I asked my Dad along for the trip, I think we are gonna try to make Friday, no Banquet, but the show nonetheless! Unless something changes, I'll see Y'all there!

cale and clan


----------



## Ted Yarbrough (Jan 2, 2008)

Cale, 
Don't forget layout tours on Sunday! Why not come Saturday for show and stay over and do the tour on the way out of town?


----------



## c nelson (Dec 18, 2008)

Ted funny the mention! 

Wife asked, why can't the girls go too, that is too far on the boys for a day trip....why not take the camper, stay the weekend?...we'll see!


----------



## aceinspp (Jan 2, 2008)

Cal not a camp grounds close by like at Perry. Later RJD


----------



## c nelson (Dec 18, 2008)

Posted By aceinspp on 02/02/2009 10:45 AM
Cal not a camp grounds close by like at Perry. Later RJD

Yeah, found the KOA in Calhoun...we'll see...


----------



## c nelson (Dec 18, 2008)

Posted By aceinspp on 02/02/2009 10:45 AM
Cal not a camp grounds close by like at Perry. Later RJD


Yeah, found the KOA in Calhoun?


----------



## Ted Yarbrough (Jan 2, 2008)

Cale, RJ, and other RV'ers, 
KOA in Calhoun (15 minutes south of show) and at Battlefield Parkway (15 minutes north of show).


----------



## aceinspp (Jan 2, 2008)

Im come up with about 25 miles. later RJD


----------



## Ted Yarbrough (Jan 2, 2008)

OK, 20 minutes. Yes, it is farther than Perry, but so are MOST OTHER TRAIN SHOWS! Perry was an exception, and apparently a good one for you RV'ers. Hotels around the Dalton show are VERY nice! Facility is EXCELLENT! See y'all soon!


----------



## Engineercub (Oct 18, 2008)

We'll be there Ted ^^

-Will


----------



## Ted Yarbrough (Jan 2, 2008)

Engineercub, 
See you SOON!


----------



## Ted Yarbrough (Jan 2, 2008)

Friends, 
It is just over 2 months until the Southeast Garden Railroad Show in Dalton, GA. The tickets to the banquet are selling, so send your order in today (with self addressed and stamped return envelope) We are getting some door prizes in, too. DON'T FORGET THE LAYOUT TOUR ON SUNDAY, MAY 3. DIRECTIONS AVAILABLE BY E-MAIL FROM THE WEB SITE ABOUT APRIL 15.The vendor list is growing and will be posted on the web site about 30 days before the show. If you have a favorite vendor, contact them and ask them to come; there is nothing like that personal contact. Get the latest news at www.segrs.com I'll be in Dalton and hope to see y'all there!


----------



## WarEagle90 (Jan 3, 2008)

Ted,

Grant and I will definitely be there on Saturday. We usually come on Friday, but he has school so we will have to wait until Saturday. This will give me the opportunity to get the CFO to come so she can see what gets Grant and I so excited.

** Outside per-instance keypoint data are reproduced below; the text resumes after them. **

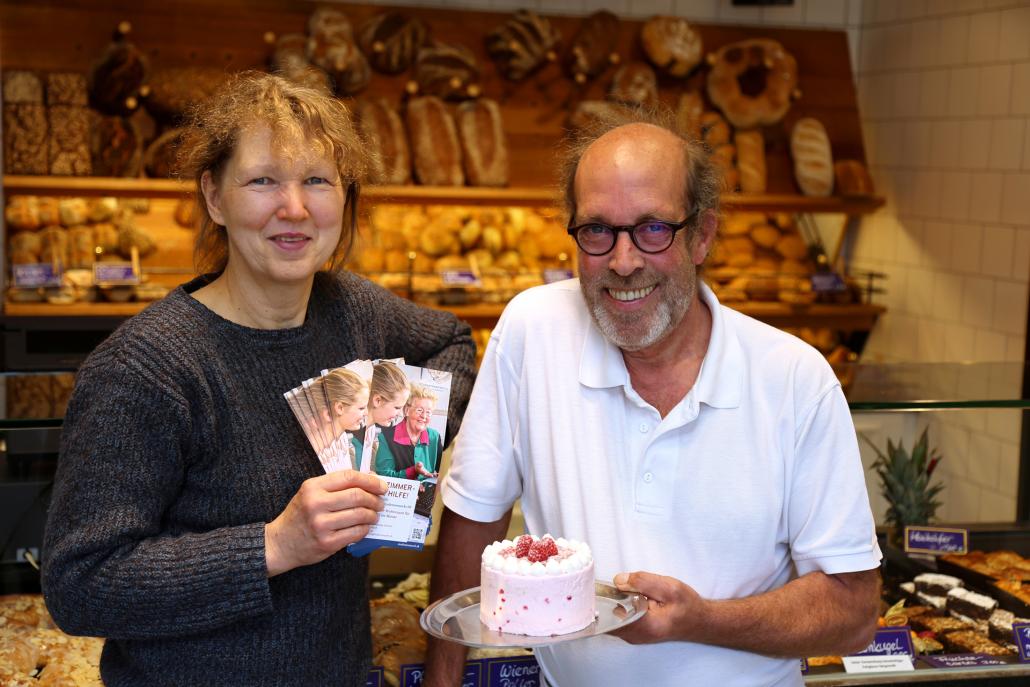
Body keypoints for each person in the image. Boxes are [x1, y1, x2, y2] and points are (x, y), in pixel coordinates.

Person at [41, 72, 475, 687]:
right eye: (263, 180)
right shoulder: (146, 368)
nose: (294, 208)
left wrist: (397, 445)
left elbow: (452, 343)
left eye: (317, 181)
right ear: (214, 197)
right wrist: (274, 545)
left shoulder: (352, 310)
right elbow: (79, 586)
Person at [424, 113, 881, 687]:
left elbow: (854, 612)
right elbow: (473, 514)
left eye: (653, 229)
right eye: (596, 231)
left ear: (703, 235)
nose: (623, 262)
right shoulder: (531, 329)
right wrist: (442, 681)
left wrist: (703, 621)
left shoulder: (794, 378)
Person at [351, 359, 411, 471]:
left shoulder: (371, 429)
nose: (400, 414)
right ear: (377, 400)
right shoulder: (353, 438)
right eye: (397, 407)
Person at [375, 384, 442, 481]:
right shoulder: (387, 437)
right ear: (406, 410)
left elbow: (443, 470)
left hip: (426, 493)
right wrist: (414, 471)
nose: (424, 416)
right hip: (398, 494)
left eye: (428, 412)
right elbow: (384, 476)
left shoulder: (434, 436)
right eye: (419, 410)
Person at [322, 367, 371, 471]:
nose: (367, 413)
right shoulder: (322, 449)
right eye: (362, 408)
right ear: (340, 408)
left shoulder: (342, 438)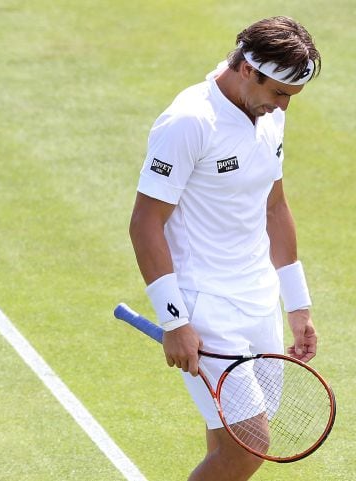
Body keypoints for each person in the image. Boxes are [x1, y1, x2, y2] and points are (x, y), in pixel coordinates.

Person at [129, 16, 322, 481]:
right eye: (279, 93)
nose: (283, 109)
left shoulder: (267, 114)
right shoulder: (188, 122)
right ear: (248, 70)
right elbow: (144, 224)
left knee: (228, 439)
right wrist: (175, 320)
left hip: (258, 300)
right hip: (205, 304)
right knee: (249, 447)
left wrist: (297, 306)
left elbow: (275, 207)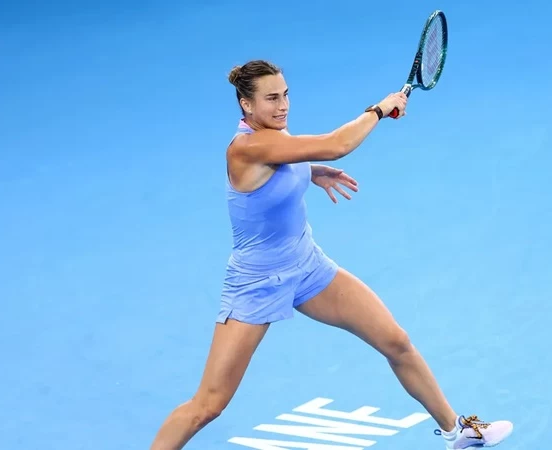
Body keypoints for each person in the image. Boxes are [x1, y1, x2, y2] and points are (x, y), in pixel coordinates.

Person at [149, 60, 513, 450]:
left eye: (285, 94)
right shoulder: (248, 147)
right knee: (208, 406)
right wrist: (379, 109)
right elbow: (338, 144)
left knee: (396, 341)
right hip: (257, 283)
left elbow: (283, 164)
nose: (282, 106)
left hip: (307, 267)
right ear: (246, 105)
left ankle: (457, 431)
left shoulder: (273, 135)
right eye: (271, 99)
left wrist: (309, 171)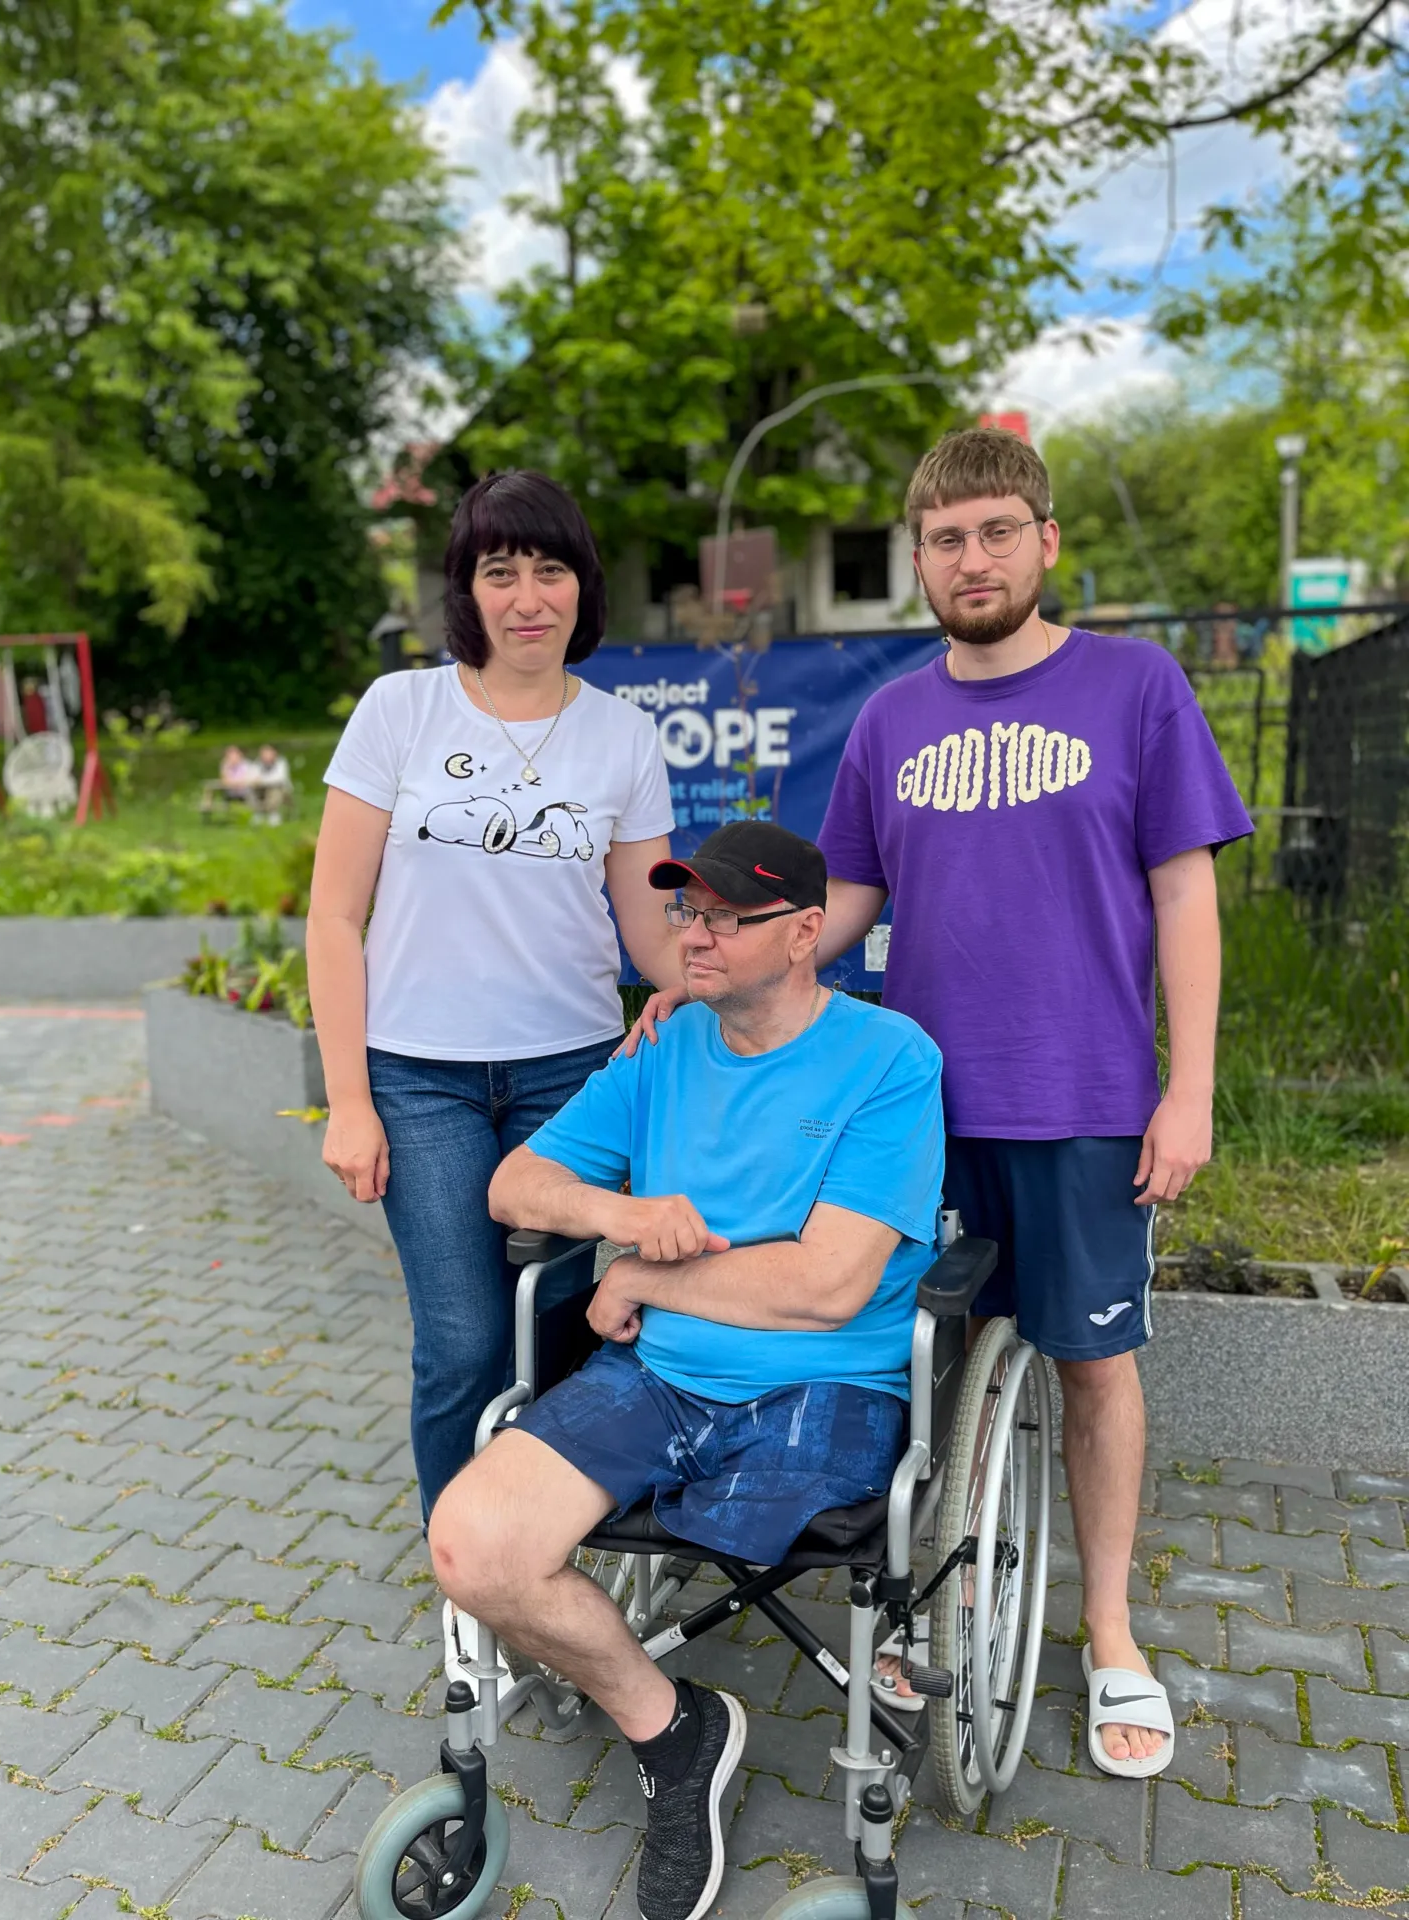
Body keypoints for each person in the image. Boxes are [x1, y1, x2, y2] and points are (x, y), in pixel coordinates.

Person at [628, 428, 1253, 1779]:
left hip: (1085, 1100)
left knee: (1092, 1362)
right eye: (946, 538)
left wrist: (1189, 1088)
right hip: (916, 1110)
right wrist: (724, 973)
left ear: (1045, 542)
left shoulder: (1136, 688)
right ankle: (941, 1600)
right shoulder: (892, 721)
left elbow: (1186, 898)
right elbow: (844, 905)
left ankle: (1109, 1629)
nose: (972, 558)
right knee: (930, 1362)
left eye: (995, 531)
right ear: (919, 559)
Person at [432, 821, 944, 1920]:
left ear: (806, 934)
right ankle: (676, 1731)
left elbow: (828, 1285)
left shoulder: (890, 1059)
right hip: (655, 1380)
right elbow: (514, 1187)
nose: (694, 935)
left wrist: (645, 1279)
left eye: (725, 916)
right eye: (685, 912)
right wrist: (625, 1222)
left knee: (732, 1527)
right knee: (472, 1545)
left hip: (825, 1387)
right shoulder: (661, 1048)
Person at [306, 469, 682, 1544]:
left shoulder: (623, 737)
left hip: (569, 1079)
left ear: (582, 587)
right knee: (465, 1342)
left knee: (560, 1336)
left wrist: (713, 979)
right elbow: (334, 918)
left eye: (549, 569)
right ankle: (466, 1573)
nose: (527, 596)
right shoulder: (401, 710)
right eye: (499, 571)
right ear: (466, 590)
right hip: (417, 1083)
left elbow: (648, 931)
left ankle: (545, 1558)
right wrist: (348, 1101)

I do want to thank you and your folks for all the hard work you've done so far to make sure we have a quality LS show in this area. I know it will be a great show just as it has been for the last several years in Perry. We'll see you in May!!

Dan


----------



## Ted Yarbrough (Jan 2, 2008)

Dan, 
Thanks for the encouraging words. We do this because WE LOVE TRAINS! See you in a couple of months.


----------